According to Forbes, the United States along with over 70 other countries has committed to implementing the OECD’s Crypto-Asset Reporting Framework (CARF) by 2029. The Treasury Department submitted proposed regulations to the White House on November 14, 2025, which are now under review before public release. Once implemented, foreign centralized crypto exchanges, brokers, and custodial wallet providers would be required to automatically report detailed information on US account holders to the IRS. This includes taxpayer names, addresses, year-end asset values, cost basis, gross proceeds from transactions, and certain transfers exceeding thresholds. The framework would essentially capture all cryptocurrencies, stablecoins, NFTs, and most tokenized assets unless they’re already covered by existing financial reporting standards.
The current reporting mess
Here’s the thing: right now, the IRS has almost no automatic visibility into foreign crypto accounts. The existing FBAR system still defines “financial accounts” as traditional bank and securities accounts – pure crypto holdings on foreign platforms arguably don’t count. And while Form 8938 under FATCA covers foreign financial assets, there’s no clear guidance about whether crypto qualifies. Basically, we’re in this weird gray area where tax professionals are advising clients to report foreign crypto anyway, but the rules haven’t officially caught up with the technology.

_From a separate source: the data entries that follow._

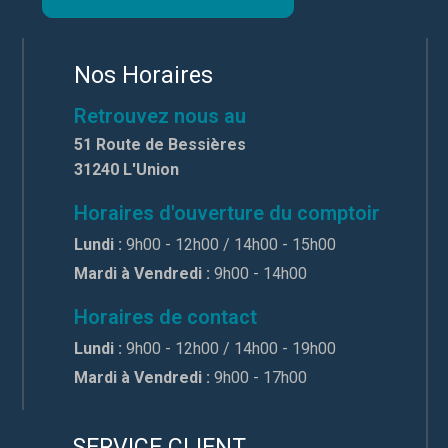
Nos Horaires
Retrouvez nous au
51 Route de Bessières
31240 L'Union
Horaires d'ouverture du comptoir
Lundi :
9h00 - 12h00 / 14h00 - 15h00
Mardi à Vendredi :
9h00 - 14h00
Horaires de contact
Lundi :
9h00 - 12h00 / 14h00 - 19h00
Mardi à Vendredi :
9h00 - 17h00
SERVICE CLIENT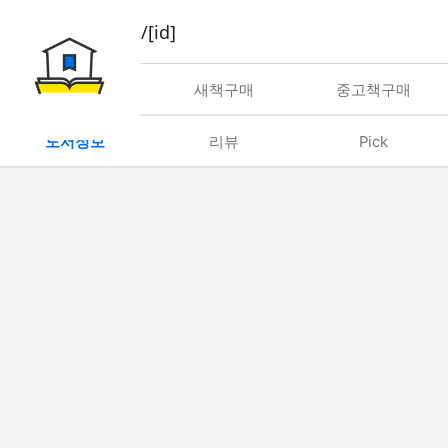
book/rent/[id]
대여
새책구매
중고책구매
도서정보
리뷰
Pick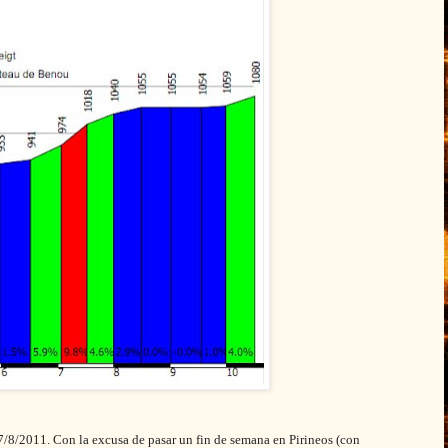
27/8/2011. Con la excusa de pasar un fin de semana en Pirineos (con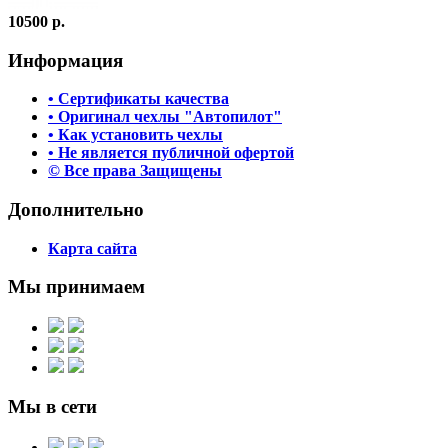
10500 р.
Информация
• Сертификаты качества
• Оригинал чехлы "Автопилот"
• Как установить чехлы
• Не является публичной офертой
© Все права Защищены
Дополнительно
Карта сайта
Мы принимаем
Мы в сети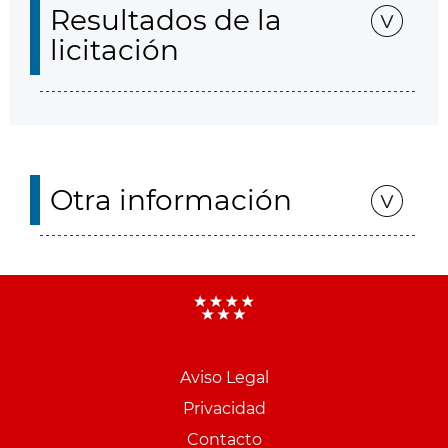
Resultados de la
licitación
Otra información
Aviso Legal
Menu
Privacidad
pie
Contacto
PCON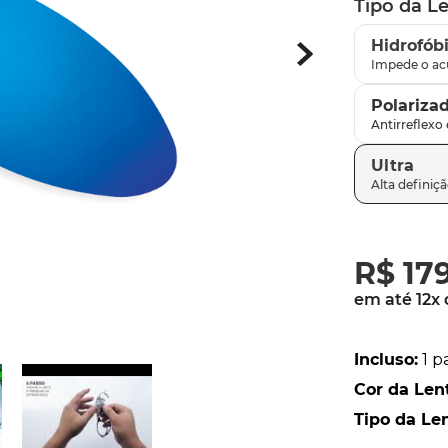
Tipo da L
latch
9
º
Hidrofób
sutro
10
º
Polariza
Ultra
R$
17
em até
12
x
Incluso
:
1 p
Cor da Len
Tipo da Le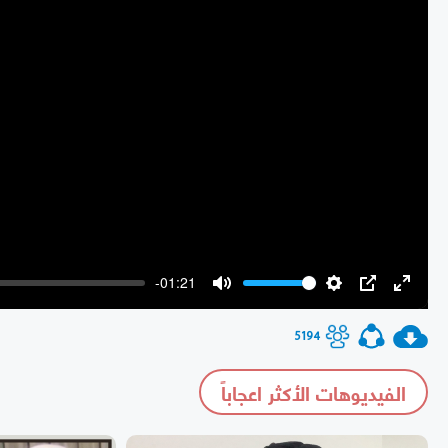
-01:21
Mute
Settings
PIP
Enter
fullscr
5194
الفيديوهات الأكثر اعجاباً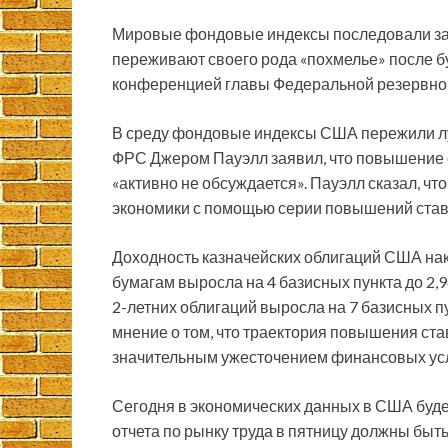
Мировые фондовые индексы последовали за 
переживают своего рода «похмелье» после б
конференцией главы Федеральной резервной
В среду фондовые индексы США пережили луч
ФРС Джером Пауэлл заявил, что повышение с
«активно не обсуждается». Пауэлл сказал, чт
экономики с помощью серии повышений ставк
Доходность казначейских облигаций США нак
бумагам выросла на 4 базисных пункта до 2,
2-летних облигаций выросла на 7 базисных пу
мнение о том, что траектория повышения ста
значительным ужесточением финансовых ус
Сегодня в экономических данных в США буде
отчета по рынку труда в пятницу должны быт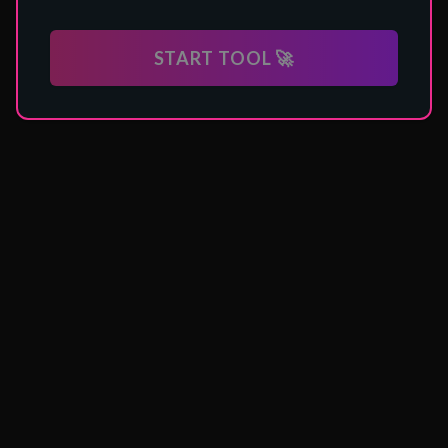
START TOOL 🚀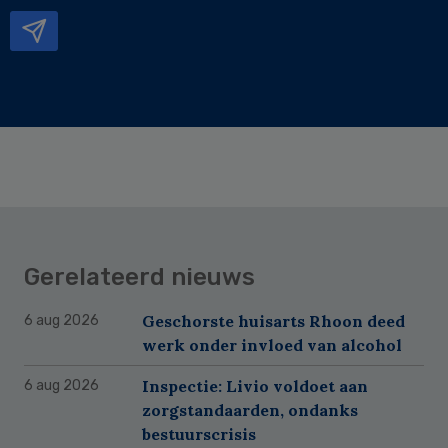
mailadres
Gerelateerd nieuws
Geschorste huisarts Rhoon deed
6 aug 2026
werk onder invloed van alcohol
Inspectie: Livio voldoet aan
6 aug 2026
zorgstandaarden, ondanks
bestuurscrisis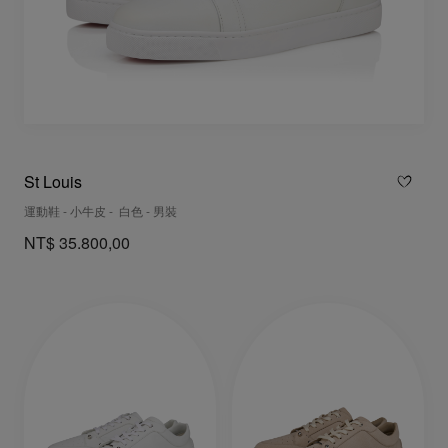
St Louis
運動鞋 - 小牛皮 - 白色 - 男裝
NT$ 35.800,00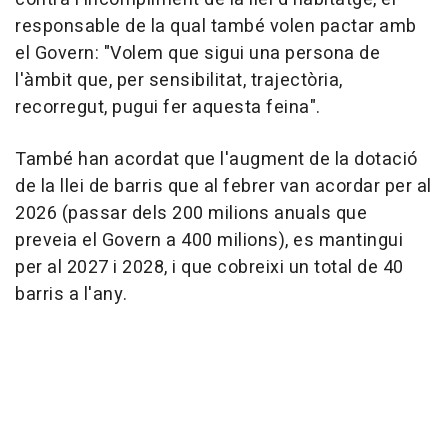
responsable de la qual també volen pactar amb
el Govern: "Volem que sigui una persona de
l'àmbit que, per sensibilitat, trajectòria,
recorregut, pugui fer aquesta feina".
També han acordat que l'augment de la dotació
de la llei de barris que al febrer van acordar per al
2026 (passar dels 200 milions anuals que
preveia el Govern a 400 milions), es mantingui
per al 2027 i 2028, i que cobreixi un total de 40
barris a l'any.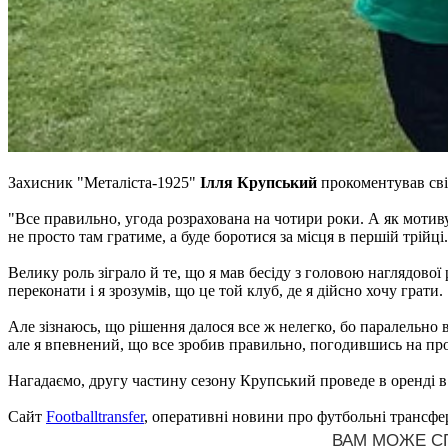
Захисник "Металіста-1925"
Ілля Крупський
прокоментував сві
"Все правильно, угода розрахована на чотири роки. А як мотив
не просто там гратиме, а буде боротися за місця в першій трійці.
Велику роль зіграло й те, що я мав бесіду з головою наглядової
переконати і я зрозумів, що це той клуб, де я дійсно хочу грати.
Але зізнаюсь, що рішення далося все ж нелегко, бо паралельно 
але я впевнений, що все зробив правильно, погодившись на про
Нагадаємо, другу частину сезону Крупський проведе в оренді в
Сайт
Footballtransfer
, оперативні новини про футбольні трансфе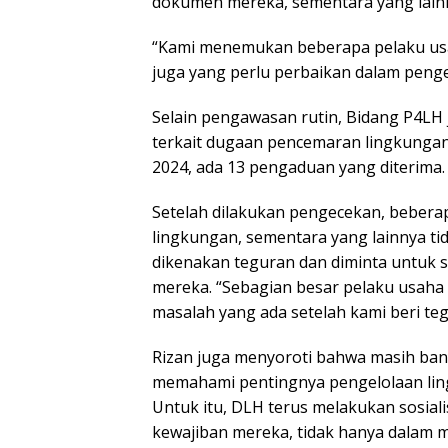
dokumen mereka, sementara yang lain
“Kami menemukan beberapa pelaku usa
juga yang perlu perbaikan dalam peng
Selain pengawasan rutin, Bidang P4L
terkait dugaan pencemaran lingkungan
2024, ada 13 pengaduan yang diterima.
Setelah dilakukan pengecekan, beber
lingkungan, sementara yang lainnya ti
dikenakan teguran dan diminta untuk 
mereka. “Sebagian besar pelaku usaha 
masalah yang ada setelah kami beri te
Rizan juga menyoroti bahwa masih ba
memahami pentingnya pengelolaan ling
Untuk itu, DLH terus melakukan sosia
kewajiban mereka, tidak hanya dalam 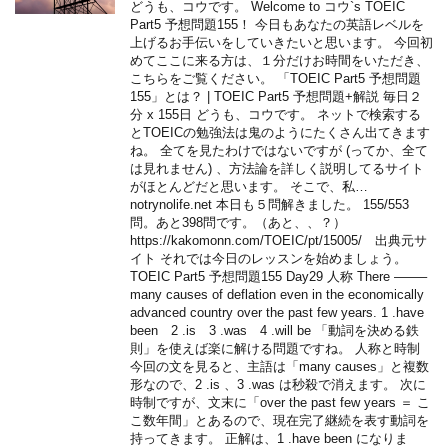
どうも、コウです。 Welcome to コウ`s TOEIC
Part5 予想問題155！ 今日もあなたの英語レベルを
上げるお手伝いをしていきたいと思います。 今回初
めてここに来る方は、１分だけお時間をいただき、
こちらをご覧ください。 「TOEIC Part5 予想問題
155」とは？ | TOEIC Part5 予想問題+解説 毎日２
分 x 155日 どうも、コウです。 ネットで検索する
とTOEICの勉強法は鬼のようにたくさん出てきます
ね。 全てを見たわけではないですが (ってか、全て
は見れません) 、方法論を詳しく説明してるサイト
がほとんどだと思います。 そこで、私…
notrynolife.net 本日も５問解きました。 155/553
問。あと398問です。（あと、、？）
https://kakomonn.com/TOEIC/pt/15005/ 出典元サ
イト それでは今日のレッスンを始めましょう。
TOEIC Part5 予想問題155 Day29 人称 There ——–
many causes of deflation even in the economically
advanced country over the past few years. 1 .have
been 2 .is 3 .was 4 .will be 「動詞を決める鉄
則」を使えば楽に解ける問題ですね。 人称と時制
今回の文を見ると、主語は「many causes」と複数
形なので、2 .is 、3 .was は秒殺で消えます。 次に
時制ですが、文末に「over the past few years ＝ こ
こ数年間」とあるので、現在完了継続を表す動詞を
持ってきます。 正解は、1 .have been になりま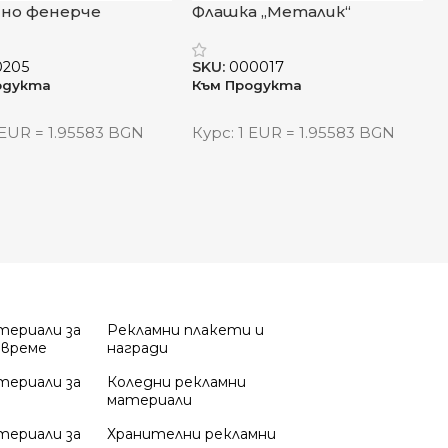
йно фенерче
Флашка „Металик“
оЛайт“
0205
SKU:
000017
одукта
Към Продукта
 EUR = 1.95583 BGN
Курс: 1 EUR = 1.95583 BGN
териали за
Рекламни плакети и
 време
награди
териали за
Коледни рекламни
материали
териали за
Хранителни рекламни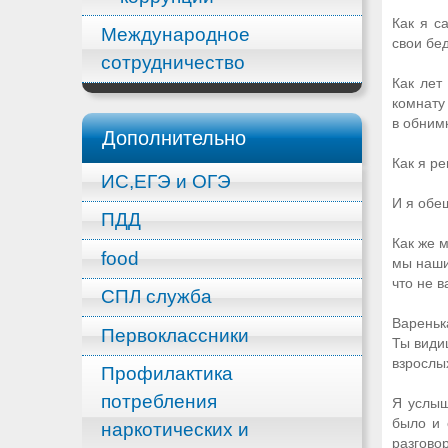
Как я с
Международное
свои бе
сотрудничество
Как лет
комнату
в обним
Дополнительно
Как я ре
ИС,ЕГЭ и ОГЭ
И я обещ
ПДД
Как же 
food
мы наши
что не 
СПЛ служба
Вареньк
Первоклассники
Ты види
взрослы
Профилактика
потребления
Я услыш
было и 
наркотических и
разговор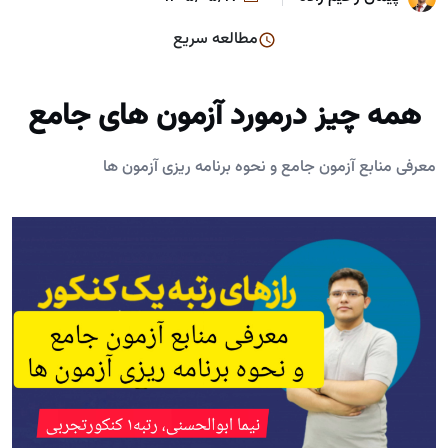
مطالعه سریع
همه چیز درمورد آزمون های جامع
معرفی منابع آزمون جامع و نحوه برنامه ریزی آزمون ها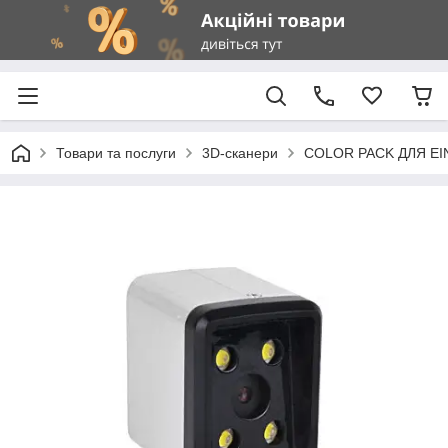
Товари та послуги
3D-сканери
COLOR PACK ДЛЯ EI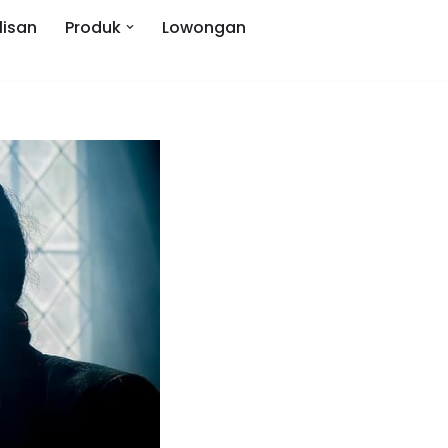
lisan
Produk
Lowongan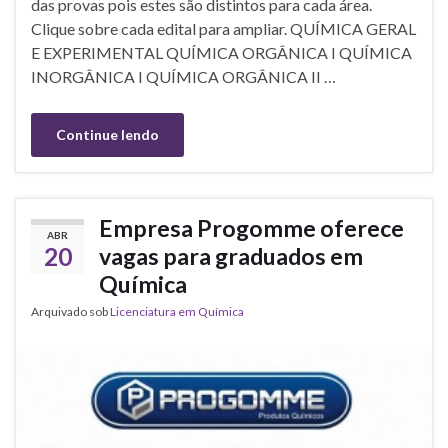
das provas pois estes são distintos para cada área.
Clique sobre cada edital para ampliar. QUÍMICA GERAL
E EXPERIMENTAL QUÍMICA ORGÂNICA I QUÍMICA
INORGÂNICA I QUÍMICA ORGÂNICA II …
Continue lendo
Empresa Progomme oferece
ABR
20
vagas para graduados em
Química
Arquivado sob
Licenciatura em Química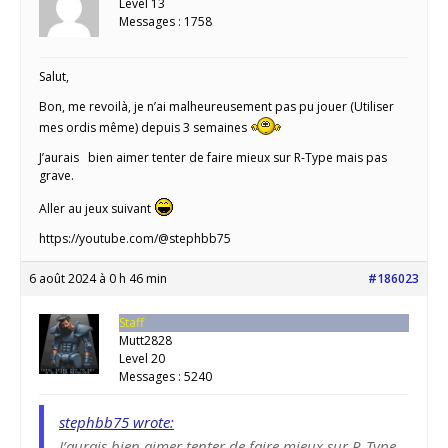
Level 13
Messages : 1758
Salut,
Bon, me revoilà, je n’ai malheureusement pas pu jouer (Utiliser
mes ordis même) depuis 3 semaines
J’aurais bien aimer tenter de faire mieux sur R-Type mais pas
grave.
Aller au jeux suivant
https://youtube.com/@stephbb75
6 août 2024 à 0 h 46 min
#186023
Staff
Mutt2828
Level 20
Messages : 5240
stephbb75 wrote:
J’aurais bien aimer tenter de faire mieux sur R-Type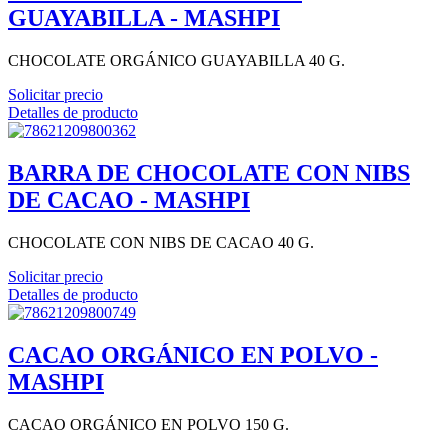
GUAYABILLA - MASHPI
CHOCOLATE ORGÁNICO GUAYABILLA 40 G.
Solicitar precio
Detalles de producto
BARRA DE CHOCOLATE CON NIBS
DE CACAO - MASHPI
CHOCOLATE CON NIBS DE CACAO 40 G.
Solicitar precio
Detalles de producto
CACAO ORGÁNICO EN POLVO -
MASHPI
CACAO ORGÁNICO EN POLVO 150 G.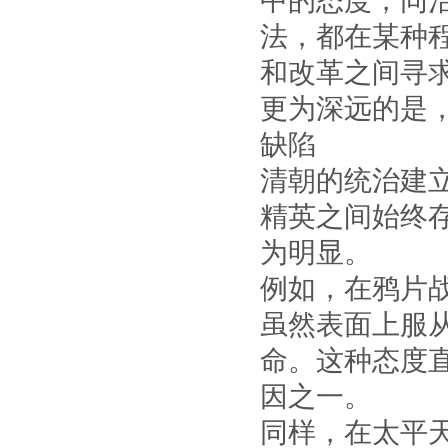
中的态度，同治
法，都在某种
和改革之间寻
更为深远的是
缺陷
清朝的统治建
精英之间始终
为明显。
例如，在鸦片
虽然表面上服
命。这种态度
因之一。
同样，在太平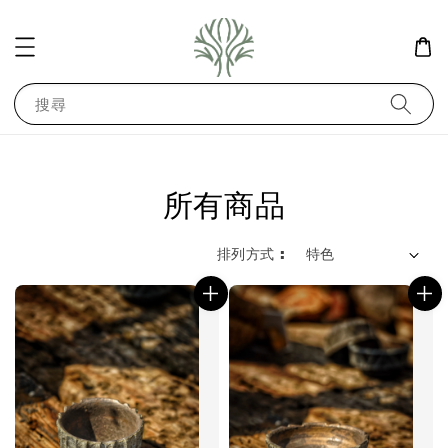
搜尋
所有商品
排列方式 :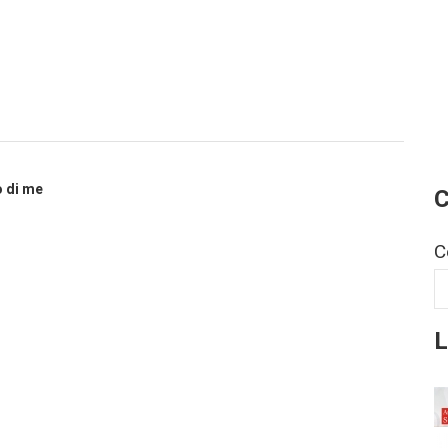
o di me
C
C
L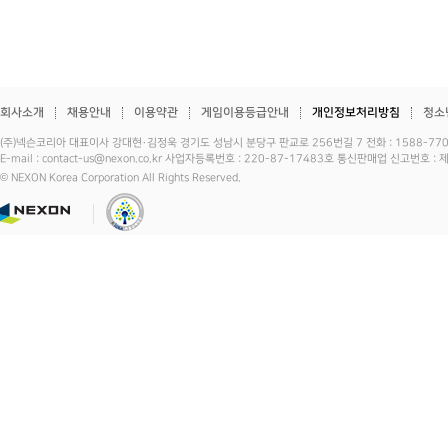
회사소개
채용안내
이용약관
게임이용등급안내
개인정보처리방침
청소
(주)넥슨코리아 대표이사 강대현·김정욱 경기도 성남시 분당구 판교로 256번길 7 전화 : 1588-7701 
E-mail : contact-us@nexon.co.kr 사업자등록번호 : 220-87-17483호 통신판매업 신고번호 
© NEXON Korea Corporation All Rights Reserved.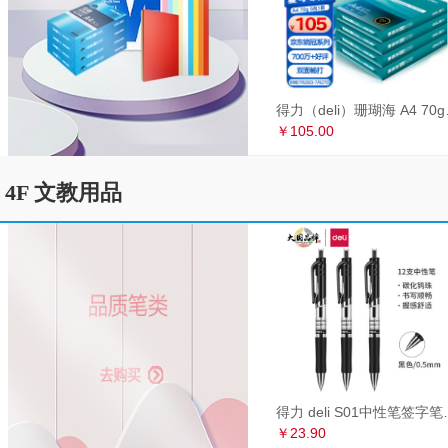
得力（deli）珊瑚海
￥105.00
4F 文教用品
得力 deli S01中性笔签
￥23.90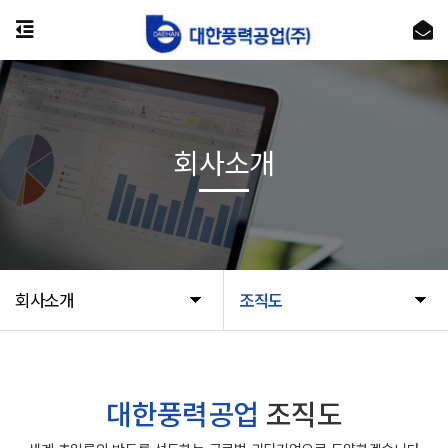
회사소개
회사소개
조직도
대한풍력공업
조직도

What CARF actually changes
CARF is basically the crypto version of the Common Reporting Standard that’s been exchanging bank data between countries for years. Under the OECD framework, Reporting Crypto-Asset Service Providers (RCASPs) would need to identify US taxpayers and send the IRS everything from transaction details to year-end balances. The big question mark? DeFi. There’s been speculation about exemptions for non-custodial protocols, but without the actual regulations being public, nobody really knows how Treasury will handle truly decentralized systems.
Why this matters right now
Look at the Roger Ver case – the so-called “Bitcoin Jesus” just paid $50 million in back taxes and penalties after being indicted for failing to report $240 million in Bitcoin held through foreign entities. His case shows how quickly unreported offshore crypto can escalate from paperwork errors to criminal exposure. And once CARF data starts flowing automatically, mismatches will be detected instantly. Civil FBAR penalties alone can reach 50% of the highest account balance per year. So if you’re holding crypto offshore, now’s the time to get your reporting in order before the automated systems start flagging everything.